GOAL OF THE EXERCISE |
From the entries that follow, extract each line holding the string "checks".
Segment Start: RECORDS PROVIDED
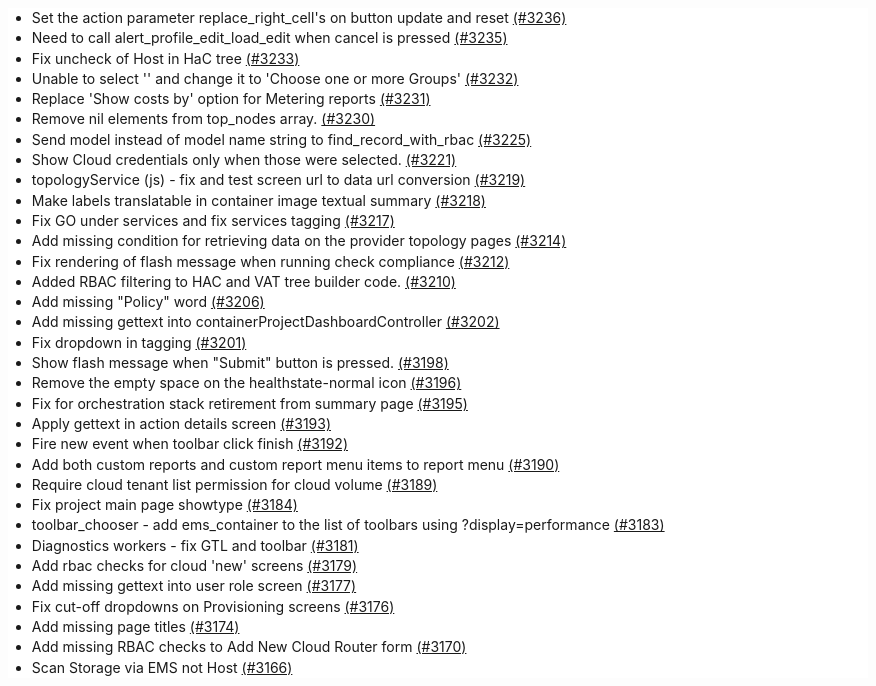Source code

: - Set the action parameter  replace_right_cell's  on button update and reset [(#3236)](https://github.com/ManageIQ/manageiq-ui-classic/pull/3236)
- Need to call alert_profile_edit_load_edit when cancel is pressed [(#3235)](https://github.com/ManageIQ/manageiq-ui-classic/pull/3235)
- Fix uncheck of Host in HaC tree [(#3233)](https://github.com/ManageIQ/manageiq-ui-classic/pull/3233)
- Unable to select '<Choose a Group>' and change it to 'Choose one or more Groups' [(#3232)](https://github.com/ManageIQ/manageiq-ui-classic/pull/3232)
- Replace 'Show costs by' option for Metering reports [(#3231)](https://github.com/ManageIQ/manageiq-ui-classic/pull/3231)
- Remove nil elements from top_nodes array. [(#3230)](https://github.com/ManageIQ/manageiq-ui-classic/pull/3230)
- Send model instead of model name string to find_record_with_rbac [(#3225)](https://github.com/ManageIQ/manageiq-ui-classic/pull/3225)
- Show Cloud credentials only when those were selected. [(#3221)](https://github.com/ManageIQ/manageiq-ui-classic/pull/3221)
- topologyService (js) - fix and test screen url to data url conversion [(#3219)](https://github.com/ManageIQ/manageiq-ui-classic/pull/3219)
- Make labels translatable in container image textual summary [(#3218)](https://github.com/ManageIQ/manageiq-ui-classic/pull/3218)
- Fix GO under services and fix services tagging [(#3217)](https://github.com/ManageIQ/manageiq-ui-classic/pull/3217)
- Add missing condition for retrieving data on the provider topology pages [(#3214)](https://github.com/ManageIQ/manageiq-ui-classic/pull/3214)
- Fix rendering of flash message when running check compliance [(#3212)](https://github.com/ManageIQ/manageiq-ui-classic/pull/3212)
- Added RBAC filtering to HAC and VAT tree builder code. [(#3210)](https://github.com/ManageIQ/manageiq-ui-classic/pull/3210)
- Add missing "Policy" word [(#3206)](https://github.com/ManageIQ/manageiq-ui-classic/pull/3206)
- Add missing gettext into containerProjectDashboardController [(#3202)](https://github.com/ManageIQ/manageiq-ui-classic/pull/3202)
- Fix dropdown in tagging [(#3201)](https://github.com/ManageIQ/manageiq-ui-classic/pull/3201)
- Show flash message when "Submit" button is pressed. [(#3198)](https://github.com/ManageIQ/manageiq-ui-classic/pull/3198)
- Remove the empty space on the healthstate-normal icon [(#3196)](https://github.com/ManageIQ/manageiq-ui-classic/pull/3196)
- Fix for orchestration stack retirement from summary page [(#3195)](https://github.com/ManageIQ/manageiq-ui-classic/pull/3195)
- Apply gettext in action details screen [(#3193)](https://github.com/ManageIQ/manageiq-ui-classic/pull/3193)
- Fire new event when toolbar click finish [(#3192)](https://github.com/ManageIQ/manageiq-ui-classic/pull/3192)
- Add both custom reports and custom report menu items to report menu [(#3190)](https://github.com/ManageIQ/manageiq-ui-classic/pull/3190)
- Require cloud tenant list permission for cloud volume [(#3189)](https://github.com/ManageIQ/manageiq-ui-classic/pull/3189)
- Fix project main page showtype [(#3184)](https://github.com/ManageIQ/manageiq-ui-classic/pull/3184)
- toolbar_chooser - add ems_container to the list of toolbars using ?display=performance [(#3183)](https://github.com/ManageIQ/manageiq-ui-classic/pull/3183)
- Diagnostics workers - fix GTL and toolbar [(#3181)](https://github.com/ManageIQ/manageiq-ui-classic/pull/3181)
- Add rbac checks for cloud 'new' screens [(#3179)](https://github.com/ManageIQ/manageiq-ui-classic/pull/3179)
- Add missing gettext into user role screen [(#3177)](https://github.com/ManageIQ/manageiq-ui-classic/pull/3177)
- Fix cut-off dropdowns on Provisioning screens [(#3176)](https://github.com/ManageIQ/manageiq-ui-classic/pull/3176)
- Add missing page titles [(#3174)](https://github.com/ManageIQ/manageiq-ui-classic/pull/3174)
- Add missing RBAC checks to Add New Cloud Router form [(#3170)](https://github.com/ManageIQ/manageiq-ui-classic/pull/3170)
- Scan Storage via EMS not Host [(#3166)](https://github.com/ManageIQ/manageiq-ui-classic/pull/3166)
Segment End: RECORDS PROVIDED
TASK RESULT |
- Add rbac checks for cloud 'new' screens [(#3179)](https://github.com/ManageIQ/manageiq-ui-classic/pull/3179)
- Add missing RBAC checks to Add New Cloud Router form [(#3170)](https://github.com/ManageIQ/manageiq-ui-classic/pull/3170)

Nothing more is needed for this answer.